--- Request ---
Write out every line of the records below, reproducing each one character for character.

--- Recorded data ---
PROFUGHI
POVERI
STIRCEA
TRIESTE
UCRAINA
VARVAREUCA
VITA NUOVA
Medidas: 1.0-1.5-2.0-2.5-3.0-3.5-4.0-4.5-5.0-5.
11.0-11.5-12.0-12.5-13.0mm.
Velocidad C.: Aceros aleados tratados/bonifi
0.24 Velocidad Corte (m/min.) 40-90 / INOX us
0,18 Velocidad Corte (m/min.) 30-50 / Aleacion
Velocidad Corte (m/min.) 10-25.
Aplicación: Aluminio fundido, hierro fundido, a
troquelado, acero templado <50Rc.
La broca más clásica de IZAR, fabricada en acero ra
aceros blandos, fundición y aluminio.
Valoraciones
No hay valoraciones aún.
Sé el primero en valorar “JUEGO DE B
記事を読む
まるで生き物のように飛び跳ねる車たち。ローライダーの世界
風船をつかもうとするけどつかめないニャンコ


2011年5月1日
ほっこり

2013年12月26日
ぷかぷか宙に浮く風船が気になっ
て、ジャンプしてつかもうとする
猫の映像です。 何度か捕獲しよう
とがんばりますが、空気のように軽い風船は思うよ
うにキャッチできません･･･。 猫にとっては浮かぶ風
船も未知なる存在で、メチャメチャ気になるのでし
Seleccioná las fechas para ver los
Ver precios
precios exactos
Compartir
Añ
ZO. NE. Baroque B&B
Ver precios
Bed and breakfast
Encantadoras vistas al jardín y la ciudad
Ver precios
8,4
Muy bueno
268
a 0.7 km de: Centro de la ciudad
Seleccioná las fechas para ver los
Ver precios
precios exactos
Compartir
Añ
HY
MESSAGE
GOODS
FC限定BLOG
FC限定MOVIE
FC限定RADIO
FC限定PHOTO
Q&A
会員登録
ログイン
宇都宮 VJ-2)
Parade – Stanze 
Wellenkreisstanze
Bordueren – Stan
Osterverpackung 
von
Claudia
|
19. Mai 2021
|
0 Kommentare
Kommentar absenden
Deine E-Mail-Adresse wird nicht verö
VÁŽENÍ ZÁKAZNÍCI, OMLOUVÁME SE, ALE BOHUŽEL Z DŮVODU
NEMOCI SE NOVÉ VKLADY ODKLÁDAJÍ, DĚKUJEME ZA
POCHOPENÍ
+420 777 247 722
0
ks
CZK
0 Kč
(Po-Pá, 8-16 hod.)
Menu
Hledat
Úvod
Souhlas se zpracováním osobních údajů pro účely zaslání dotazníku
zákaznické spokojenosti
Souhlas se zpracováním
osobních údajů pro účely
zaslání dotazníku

--- Written response ---
PROFUGHI
POVERI
STIRCEA
TRIESTE
UCRAINA
VARVAREUCA
VITA NUOVA
Medidas: 1.0-1.5-2.0-2.5-3.0-3.5-4.0-4.5-5.0-5.
11.0-11.5-12.0-12.5-13.0mm.
Velocidad C.: Aceros aleados tratados/bonifi
0.24 Velocidad Corte (m/min.) 40-90 / INOX us
0,18 Velocidad Corte (m/min.) 30-50 / Aleacion
Velocidad Corte (m/min.) 10-25.
Aplicación: Aluminio fundido, hierro fundido, a
troquelado, acero templado <50Rc.
La broca más clásica de IZAR, fabricada en acero ra
aceros blandos, fundición y aluminio.
Valoraciones
No hay valoraciones aún.
Sé el primero en valorar “JUEGO DE B
記事を読む
まるで生き物のように飛び跳ねる車たち。ローライダーの世界
風船をつかもうとするけどつかめないニャンコ


2011年5月1日
ほっこり

2013年12月26日
ぷかぷか宙に浮く風船が気になっ
て、ジャンプしてつかもうとする
猫の映像です。 何度か捕獲しよう
とがんばりますが、空気のように軽い風船は思うよ
うにキャッチできません･･･。 猫にとっては浮かぶ風
船も未知なる存在で、メチャメチャ気になるのでし
Seleccioná las fechas para ver los
Ver precios
precios exactos
Compartir
Añ
ZO. NE. Baroque B&B
Ver precios
Bed and breakfast
Encantadoras vistas al jardín y la ciudad
Ver precios
8,4
Muy bueno
268
a 0.7 km de: Centro de la ciudad
Seleccioná las fechas para ver los
Ver precios
precios exactos
Compartir
Añ
HY
MESSAGE
GOODS
FC限定BLOG
FC限定MOVIE
FC限定RADIO
FC限定PHOTO
Q&A
会員登録
ログイン
宇都宮 VJ-2)
Parade – Stanze 
Wellenkreisstanze
Bordueren – Stan
Osterverpackung 
von
Claudia
|
19. Mai 2021
|
0 Kommentare
Kommentar absenden
Deine E-Mail-Adresse wird nicht verö
VÁŽENÍ ZÁKAZNÍCI, OMLOUVÁME SE, ALE BOHUŽEL Z DŮVODU
NEMOCI SE NOVÉ VKLADY ODKLÁDAJÍ, DĚKUJEME ZA
POCHOPENÍ
+420 777 247 722
0
ks
CZK
0 Kč
(Po-Pá, 8-16 hod.)
Menu
Hledat
Úvod
Souhlas se zpracováním osobních údajů pro účely zaslání dotazníku
zákaznické spokojenosti
Souhlas se zpracováním
osobních údajů pro účely
zaslání dotazníku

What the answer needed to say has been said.